YOUR OBJECTIVE:
Only lines that contain the string "plexiglass" should be returned from the material below.

EXTRACTED ENTRIES:
○ ○ ○ ○

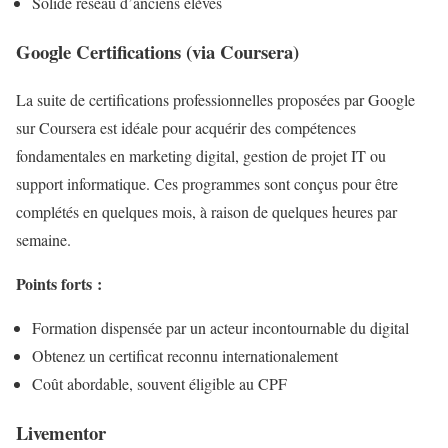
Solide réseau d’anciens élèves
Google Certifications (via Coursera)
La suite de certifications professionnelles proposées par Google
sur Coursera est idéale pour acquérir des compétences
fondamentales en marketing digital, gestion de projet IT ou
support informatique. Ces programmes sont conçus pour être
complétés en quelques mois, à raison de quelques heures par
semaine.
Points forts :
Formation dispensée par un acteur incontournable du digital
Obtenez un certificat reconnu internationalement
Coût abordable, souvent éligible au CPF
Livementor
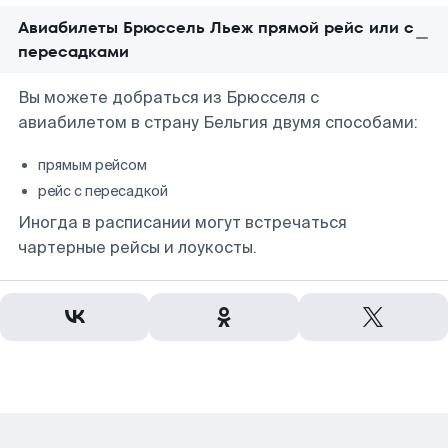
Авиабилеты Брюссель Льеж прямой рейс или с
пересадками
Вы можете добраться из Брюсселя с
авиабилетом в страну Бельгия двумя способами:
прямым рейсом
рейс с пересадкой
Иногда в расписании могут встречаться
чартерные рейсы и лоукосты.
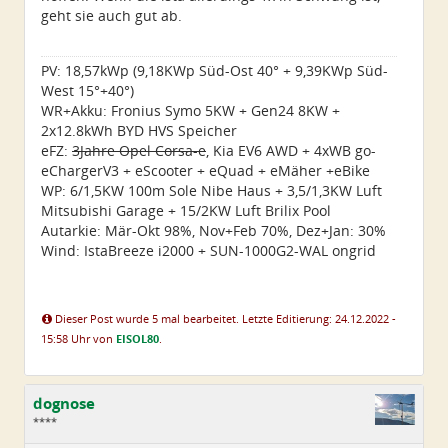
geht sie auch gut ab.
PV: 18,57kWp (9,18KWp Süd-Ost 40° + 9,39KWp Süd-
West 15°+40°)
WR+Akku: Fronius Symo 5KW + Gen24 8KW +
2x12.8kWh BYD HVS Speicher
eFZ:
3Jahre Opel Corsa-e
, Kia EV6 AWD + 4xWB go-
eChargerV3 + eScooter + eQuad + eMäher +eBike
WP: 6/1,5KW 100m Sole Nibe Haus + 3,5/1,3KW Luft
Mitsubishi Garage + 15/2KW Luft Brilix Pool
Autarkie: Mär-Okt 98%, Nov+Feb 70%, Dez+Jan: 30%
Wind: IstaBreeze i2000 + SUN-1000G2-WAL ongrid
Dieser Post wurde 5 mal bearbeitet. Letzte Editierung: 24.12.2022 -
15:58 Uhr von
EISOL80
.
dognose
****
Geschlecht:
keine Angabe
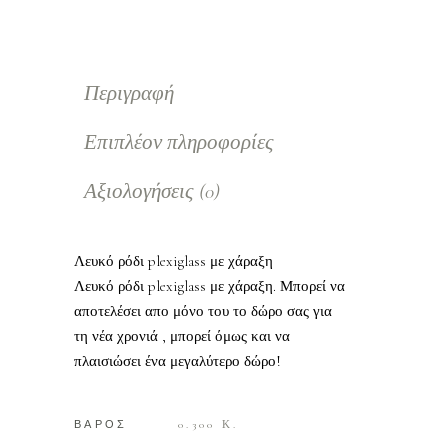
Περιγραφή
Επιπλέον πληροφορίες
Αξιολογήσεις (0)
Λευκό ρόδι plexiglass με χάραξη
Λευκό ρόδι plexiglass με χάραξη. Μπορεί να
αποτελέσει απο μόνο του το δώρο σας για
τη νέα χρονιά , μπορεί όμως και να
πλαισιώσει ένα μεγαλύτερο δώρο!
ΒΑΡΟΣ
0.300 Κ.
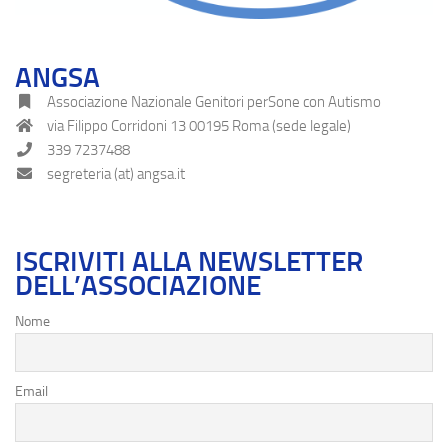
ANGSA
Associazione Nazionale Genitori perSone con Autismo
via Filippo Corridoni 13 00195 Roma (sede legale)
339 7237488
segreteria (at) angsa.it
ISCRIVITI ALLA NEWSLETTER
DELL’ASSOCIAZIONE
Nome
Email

○ ○ ○ ○

ANSWER FOR THIS EXERCISE:
Λευκό ρόδι plexiglass με χάραξη
Λευκό ρόδι plexiglass με χάραξη. Μπορεί να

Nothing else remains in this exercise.